Pitufín et VOUS

Le jardin secretPitufín me manque et VOUS me manquez… « Quelle comparaison flatteuse ! », me diriez-vous non sans une pointe d’amusement bienveillant, pour peu que vous me lisiez.

Mais vous ne me lisez plus, car je ne vous écris plus…À quoi bon ? Plusieurs courriers sans réponse ne sont-ils pas la preuve d’un réel désintérêt ? J’ai laissé s’esquisser devant mes yeux avides la silhouette d’une amitié…spéciale, comme je les aime. Oui, bien sûr, toutes les amitiés sont spéciales, uniques, particulières et singulières. Mais il en est d’encore plus spéciales car empreintes d’un grand mystère, de questionnements difficilement solubles, qui en font tout le piquant.

Mais quelle idée saugrenue de vous associer à Pitufín dans mes pensées ? Mon Pitufín, si discret et à la fois, si présent. Je croyais que je pouvais compter sur lui pour m’épancher quand je le souhaitais, me raconter, me confier, me plaindre, juger, jauger, remplir ses deux petites oreilles de tout mon débordement d’opinions. Et lui, toujours près de moi, égal à lui-même, sans un mot de trop, sans un mot tout court…À l’écoute ? Qui sait ? En tout cas, je ne l’ai jamais entendu se plaindre, ni de mon fréquent enthousiasme, ni de mes découragements tout aussi fréquents, mais heureusement fugaces.

Pour être honnête, j’attendais davantage de votre part que de la sienne. Un retour, un échange, équilibré. En ces temps durs où presque toutes mes amitiés spéciales me semblent derrière moi, bien derrière moi, j’ai voulu me raccrocher à l’éclat d’une étoile amicale à atteindre, à découvrir et à façonner, ensemble…mais l’étoile s’en est allée, elle a filé.

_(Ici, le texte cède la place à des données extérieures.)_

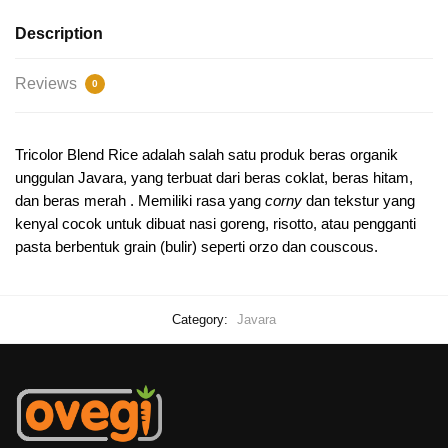
Description
Reviews
0
Tricolor Blend Rice adalah salah satu produk beras organik
unggulan Javara, yang terbuat dari beras coklat, beras hitam,
dan beras merah . Memiliki rasa yang
corny
dan tekstur yang
kenyal cocok untuk dibuat nasi goreng, risotto, atau pengganti
pasta berbentuk grain (bulir) seperti orzo dan couscous.
Category:
Javara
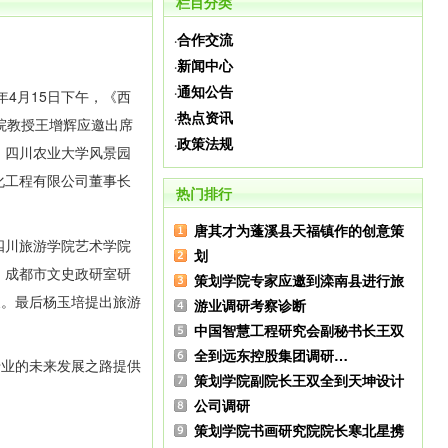
栏目分类
合作交流
·
新闻中心
·
通知公告
·
4月15日下午，《西
热点资讯
·
院教授王增辉应邀出席
政策法规
·
，四川农业大学风景园
化工程有限公司董事长
热门排行
唐其才为蓬溪县天福镇作的创意策
四川旅游学院艺术学院
划
、成都市文史政研室研
策划学院专家应邀到滦南县进行旅
展。最后杨玉培提出旅游
游业调研考察诊断
中国智慧工程研究会副秘书长王双
全到远东控股集团调研…
业的未来发展之路提供
策划学院副院长王双全到天坤设计
公司调研
策划学院书画研究院院长寒北星携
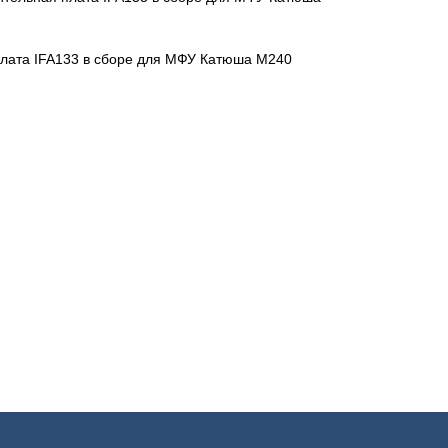
лата IFA133 в сборе для МФУ Катюша M240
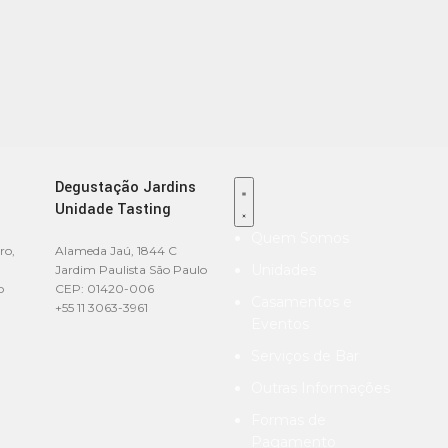
Degustação Jardins
Unidade Tasting
Quem Somos
ro,
Alameda Jaú, 1844 C
Unidades
Jardim Paulista São Paulo
o
CEP: 01420-006
Casamentos e
+55 11 3063-3961
Eventos
Serviços de Bar
Outras Informações
Formas de
Pagamento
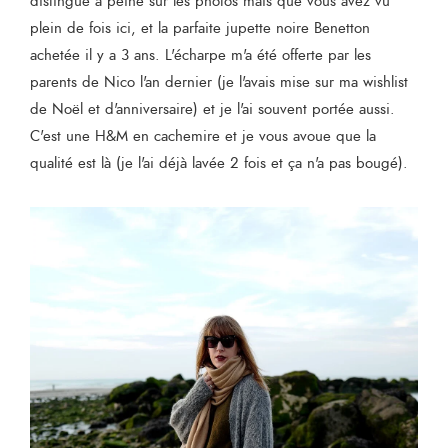
distingue à peine sur les photos mais que vous avez vu
plein de fois ici, et la parfaite jupette noire Benetton
achetée il y a 3 ans. L'écharpe m'a été offerte par les
parents de Nico l'an dernier (je l'avais mise sur ma wishlist
de Noël et d'anniversaire) et je l'ai souvent portée aussi.
C'est une H&M en cachemire et je vous avoue que la
qualité est là (je l'ai déjà lavée 2 fois et ça n'a pas bougé).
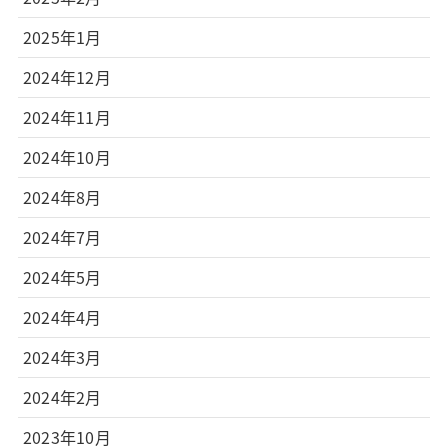
2025年1月
2024年12月
2024年11月
2024年10月
2024年8月
2024年7月
2024年5月
2024年4月
2024年3月
2024年2月
2023年10月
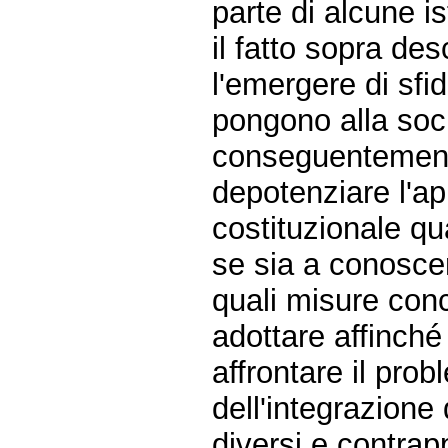
parte di alcune is
il fatto sopra desc
l'emergere di sfi
pongono alla socie
conseguentemente
depotenziare l'ap
costituzionale qu
se sia a conoscen
quali misure con
adottare affinché
affrontare il pro
dell'integrazione
diversi e contra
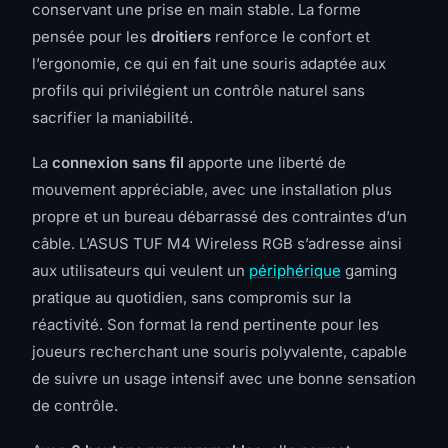
conservant une prise en main stable. La forme
pensée pour les
droitiers
renforce le confort et
l’ergonomie, ce qui en fait une souris adaptée aux
profils qui privilégient un contrôle naturel sans
sacrifier la maniabilité.
La
connexion sans fil
apporte une liberté de
mouvement appréciable, avec une installation plus
propre et un bureau débarrassé des contraintes d’un
câble. L’ASUS TUF M4 Wireless RGB s’adresse ainsi
aux utilisateurs qui veulent un
périphérique
gaming
pratique au quotidien, sans compromis sur la
réactivité. Son format la rend pertinente pour les
joueurs recherchant une souris polyvalente, capable
de suivre un usage intensif avec une bonne sensation
de contrôle.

Tout comme Pitufín ! Plusieurs fois par jour, je me penche à la fenêtre dans l’espoir de l’apercevoir, de même que je m’incline à la fenêtre de ma boîte mail, dans l’espoir d’y lire votre nom. Pitufín me fait plus d’honneur. Il daigne parfois sortir de sa cachette, se tenant à une distance raisonnable. Non, il ne retournera pas à la maison, il n’en est pas question ! Craignez-vous que je ne vous emprisonne aussi dans une relation non désirée ?

Je tiens trop moi-même à la liberté pour risquer d’en priver qui que ce soit. Sans nouvelles, je me plais à vous imaginer foulant les herbes de contrées lointaines, léger et joyeux, ignorant mon sentiment de délaissement, à l’instar de Pitufín, mais contrairement à lui, sous le joug d’absolument aucune menace féline.

Mais il est vrai que VOUS, vous n’êtes pas un malicieux hamster un peu trop épris de liberté, qui s’est échappé de sa cage dorée, bernant ma douce vigilance, et qui campe désormais tel un ermite, sous la cabane du jardin.